In announcing her group of bold-face names, Bowser said, in effect, that this was a once-in-a-generation opportunity to not just reopen a city, but to build a more equitable one. It was an embrace of the “never let a good crisis go to waste” mantra of Rahm Emanuel during the last great economic crisis.
And that brings us back to Mayor Jim Kenney. By treating this moment as just another P & L challenge—let’s cut some from here, let’s raise that amount there—we’re in danger of missing an opportunity. The times call for more than just math.
The real question ought to be: Does the mayor’s budget offer a blueprint that smartly positions Philadelphia for a speedy recovery when the world comes back? That would be a hard no.
City Council has yet to weigh in on Kenney’s proposal, but what are the chances that it brings the level of seriousness and vision the times demand? Our august legislative body suffers from the same maladies as the administration: The curse of incrementalism, valuing the political over the reformative, an allergy to collaboration.
Case in point: When Council unveiled its ludicrous anti-poverty plan a couple months ago, (ludicrous in its goal of reducing poverty by 33 percent in 5 years, when the nation cheered New York’s eye-opening 4 percent reduction), the head of a related prominent nonprofit told me they were called by Council President Clarke’s office that morning and asked to attend the press conference, having never weighed in or seen the plan.

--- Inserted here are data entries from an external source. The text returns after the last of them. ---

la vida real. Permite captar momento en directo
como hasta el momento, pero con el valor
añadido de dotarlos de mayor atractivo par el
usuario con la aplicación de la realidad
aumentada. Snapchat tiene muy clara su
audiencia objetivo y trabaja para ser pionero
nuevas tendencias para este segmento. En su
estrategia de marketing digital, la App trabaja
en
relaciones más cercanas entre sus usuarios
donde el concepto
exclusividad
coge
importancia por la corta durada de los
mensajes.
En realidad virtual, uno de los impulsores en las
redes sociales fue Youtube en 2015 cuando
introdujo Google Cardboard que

If our last, best hope for a smart recovery is the vision of Darrell Clarke, we’re screwed.
But maybe it’s not too late. Let’s give the mayor a mulligan and urge him to humbly concede that he doesn’t have all the answers, but will empower those who do. Or, better yet, let’s not wait for the mayor to see the light. Let’s recruit a band of local patriots to step up, do a deep dive, and author and enact a true recovery plan for Philadelphia.
I wrote this two weeks ago, and it’s more apropos now than then:
How cool would it be if, rather than Jim Kenney and Rob Dubow emerging this week with a budget of severe cuts, they strode onto the scene armed with a document informed by a diverse roster of local all-stars—everyone from private sector titans like Comcast’s Brian Roberts and Merck’s Ken Frazier to nonprofit visionaries like CHOP’s Madeline Bell to activists like Mural Arts’ Jane Golden and maybe some emerging leaders we haven’t even heard of yet—that laid out a shared vision for how we can all advance, together?
In other cities—from Chicago to San Francisco, from Houston to D.C.—citizens are freaking out about their future, just like here. But in those cities, those who are worrying can at least take some comfort in the fact that a cross-section of their leadership class is on the case…and has a plan.